(1.) THIS writ petition is filed by one Chaitanya Sankshema Sangham, a society registered under the Societies Registration Act, represented by its Secretary, impleading State of Andhra Pradesh represented by its Principal Secretary, Revenue Department, the Sub -Collector, Vijayawada; Mandal Revenue Officer, Vijayawada Urban Mandal, Vijayawada and the Village Administrative Officer, Bhavanipuram, Vijayawada, as respondents 1 to 4 respectively. After filing of the writ petition, respondents 5 to 11 impleaded themselves as party -respondents by filing W.P.M.P.No. 21910 of 2001, which was ordered by this Court on 9 -9 -2002. In the writ petition, the following reliefs are sought:
(2.) SRI P.V. Rama Sarma, learned counsel appearing for the petitioner -Sangham vehemently contended that the orders made by this Court in W.P.No. 3486 of 2000 on 6 -12 -2000 and W.P.No. 8724 of 2001 on 27 -4 -2001 would not operate as res judicata and, therefore, the present writ petition is maintainable. Elaborating the contention, the learned counsel pointed out that in W.P.No. 3486 of 2000 though the constitutional validity of Section 8(6) of the A.P. Land Grabbing (Prohibition) Act, 1982 (for short, 'the Act'), as amended by Act 16 of 1987 was challenged and the Judgment and decree passed in L.G.O.P.No. 335 of 1983 dated 27 -10 -1986 was assailed, the Court without deciding either the constitutional validity of the impugned provision or the validity of the order passed in L.G.O.P.No. 335 of 1983, disposed of the writ petition by directing the writ petitioners to work out their legal remedies before competent civil Court. The learned counsel contended that in such fact -situation, simply because the order made in L.G.O.P.No. 335 of 1983 dated 27 -10 -1986 by the I Addl. District Judge, Krishna at Machilipatnam and the constitutional validity of Section 8(6) of the Act were assailed, it cannot be said that the order made by this Court in W.P.NOS. 3486 of 2000 on 6 -12 -2000, would operate as res judicata so as to bar institution of the present writ petition. Mr. Rama Sarma, further contended that though the validity of the proceedings of the Sub -Collector, Vijayawada dated 9 -3 -2001 was assailed in W.P.No. 8427 of 2001, the Court was not called upon to decide the validity of the said proceeding on merit and, therefore, the order passed in that writ petition dismissing the writ petition as withdrawn will not come in the way of the petitioner -Sangham assailing that order again in the present writ petition. Be that as it may, the learned counsel contended that even assuming that the reliefs relating to the order made in L.G.O.P.No. 335 of 1983 and the order of the Sub -Collector, Vijayawada dated 9 -3 -2001 are not maintainable, there cannot be any bar for the petitioner -Sangham and its members to question the constitutional validity of the Act, because, that is the remedy available to them by way of judicial review only under Art. 226 of the Constitution of India and such question cannot be raised either before the Civil Court or before any other judicial forum.

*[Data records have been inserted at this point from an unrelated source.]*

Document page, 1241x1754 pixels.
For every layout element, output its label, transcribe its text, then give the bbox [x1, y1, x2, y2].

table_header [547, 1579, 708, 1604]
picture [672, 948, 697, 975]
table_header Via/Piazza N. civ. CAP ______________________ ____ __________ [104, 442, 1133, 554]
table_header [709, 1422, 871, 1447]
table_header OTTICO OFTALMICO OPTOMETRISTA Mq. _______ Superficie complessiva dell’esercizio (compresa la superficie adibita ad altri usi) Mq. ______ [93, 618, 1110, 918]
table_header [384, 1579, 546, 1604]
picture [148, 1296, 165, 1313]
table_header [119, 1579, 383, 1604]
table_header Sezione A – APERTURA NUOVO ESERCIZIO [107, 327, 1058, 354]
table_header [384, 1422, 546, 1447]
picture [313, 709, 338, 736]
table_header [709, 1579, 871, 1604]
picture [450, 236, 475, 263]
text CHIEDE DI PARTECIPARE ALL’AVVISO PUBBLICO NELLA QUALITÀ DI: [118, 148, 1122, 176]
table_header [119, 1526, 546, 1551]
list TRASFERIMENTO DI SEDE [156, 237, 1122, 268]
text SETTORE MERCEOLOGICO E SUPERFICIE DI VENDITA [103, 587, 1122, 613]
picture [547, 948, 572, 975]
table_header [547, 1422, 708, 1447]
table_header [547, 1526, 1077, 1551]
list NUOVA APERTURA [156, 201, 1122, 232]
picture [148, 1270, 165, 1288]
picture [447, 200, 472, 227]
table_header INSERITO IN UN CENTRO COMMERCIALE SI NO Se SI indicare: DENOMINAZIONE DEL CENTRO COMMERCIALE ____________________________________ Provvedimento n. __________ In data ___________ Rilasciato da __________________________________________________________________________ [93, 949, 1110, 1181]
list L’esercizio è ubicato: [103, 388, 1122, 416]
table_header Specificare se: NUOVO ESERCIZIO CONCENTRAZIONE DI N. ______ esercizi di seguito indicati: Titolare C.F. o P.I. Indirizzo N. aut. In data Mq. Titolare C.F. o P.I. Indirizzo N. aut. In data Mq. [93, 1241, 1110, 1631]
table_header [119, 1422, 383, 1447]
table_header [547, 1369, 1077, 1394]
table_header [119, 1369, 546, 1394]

(3.) IT is true that in none of the earlier two writ petitions, the petitioner -Sangham or its members had assailed the constitutionality of the entire Act. It is also true that res judicata has no application in the matter of assailing the constitutionality of a statute simply because earlier the validity of an order passed under the said statute was assailed and decided. That is not the point that arises for our consideration and decision in the present case. The petitioner -Sangham wanted this Court to decide the constitutionality of the entire Act regardless of the fact whether this Court could grant any substantive relief to the petitioner -Sangham or not with regard to the Judgment and decree passed in L.G.O.P. No. 335 of 1983 dated 27 -10 -1986 and the proceedings of the Sub -Collector, Vijayawada dated 9 -7 -2003. As pointed out supra, since the petitioner -Sangham did not seek permission of this Court while withdrawing W.P.No. 8724 of 2001 to file fresh writ petition on the same cause of action, it should be deemed, in terms of the Judgment of the Supreme Court in Sarguja Transport Service case (supra), that the petitioner -Sangham has abandoned the reliefs sought in the above writ petition and, therefore, it is not permissible for the Sangham now to file a fresh writ petition seeking the very same reliefs sought in W.P.No. 8724 of 2001. If the substantive reliefs cannot be granted to the petitioner -Sangham, deciding the constitutionality of the entire Act, at this stage, would not arise. It is well -settled that the constitutional Courts will never examine the constitutionality of a law as an academic issue. It is also well -settled that the constitutional Courts shall not undertake examination of constitutionality of a statute unless the decision on constitutionality becomes absolutely necessary to resolve a lis brought before the Court. In other words, if a lis brought before the Court could be resolved on any other ground, the constitutional Courts shall not decide the constitutionality question. Inasmuch as granting substantive reliefs to the petitioner would not arise in the light of the Judgment of the Supreme Court in Sarguja Transport Service case (supra), it is trite, we cannot, at this stage, take up the constitutionality question raised by the petitioner -Sangham for decision in the present writ petition as an academic matter.